Do lado de Helsínquia, a posição assumida deve-se essencialmente ao facto de os pensionistas finlandeses que passam a ser considerados residentes em território português deixarem não só de pagarem impostos na Finlândia (por via do acordo fiscal entre os dois países) como não pagarem também em Portugal (por via da legislação favorável prevista no país para os residentes estrangeiros), o que é considerado “injusto”.

A mesma fonte oficial garante que a legislação agora lançada pelo Governo finlandês não impede que o novo acordo entre em vigor no arranque de 2019, se entretanto Portugal decidir ratificá-lo.

A subida de tom da Finlândia – feita num comunicado oficial publicado pelo Ministério das Finanças – vem colocar mais pressão sobre o Governo de Costa e tem um significado particular, ao acontecer num momento em que o presidente do Eurogrupo é Mário Centeno. Também a Suécia, que não partilha a moeda única, tem pressionado Portugal a rever as suas regras.

A actual convenção em vigor, diz o ministro Petteri Orpo, citado nesse comunicado, “é inconsistente com a noção de justiça em matéria de tributação das pensões”. Embora realce o “espírito de cooperação”, o governante não deixa de lembrar que a Finlândia já o ratificou, mas que Portugal não o fez.

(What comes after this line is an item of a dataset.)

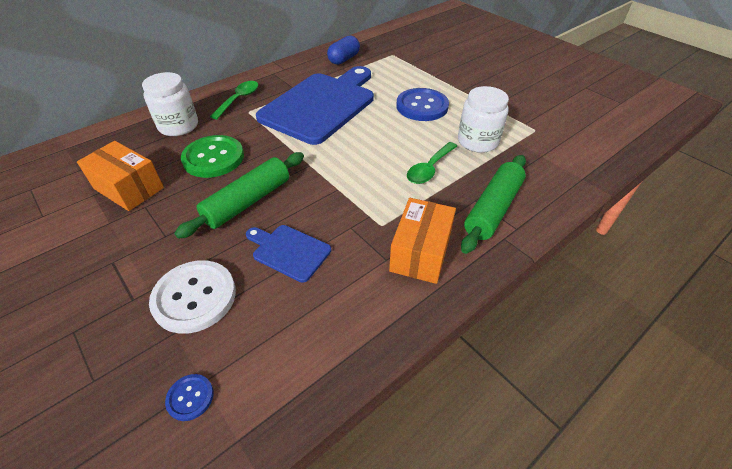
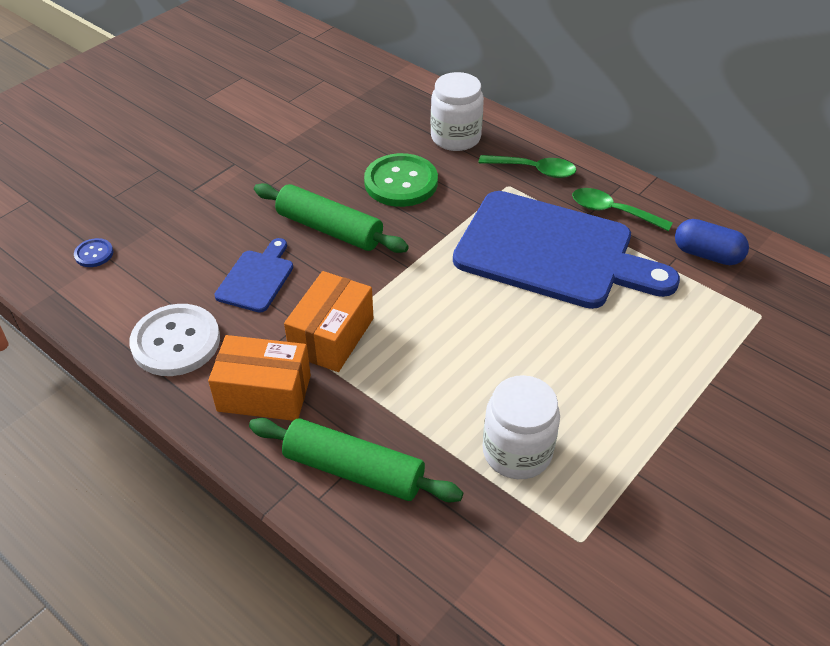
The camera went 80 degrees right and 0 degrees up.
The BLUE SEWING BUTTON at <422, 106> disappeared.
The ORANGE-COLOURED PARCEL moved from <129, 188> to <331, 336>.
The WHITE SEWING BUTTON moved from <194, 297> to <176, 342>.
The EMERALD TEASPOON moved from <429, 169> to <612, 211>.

Ao Negócios, o Governo português tinha referido em Dezembro passado – na sequência de perguntas colocadas às Finanças e ao Ministério dos Negócios Estrangeiros – que “as autoridades dos dois países têm mantido contactos regulares e construtivos” e que, “após o habitual processo de análise para aprovação interna, [a nova convenção] será brevemente submetida à Assembleia da República”, algo em relação ao qual não se conhecem desenvolvimentos.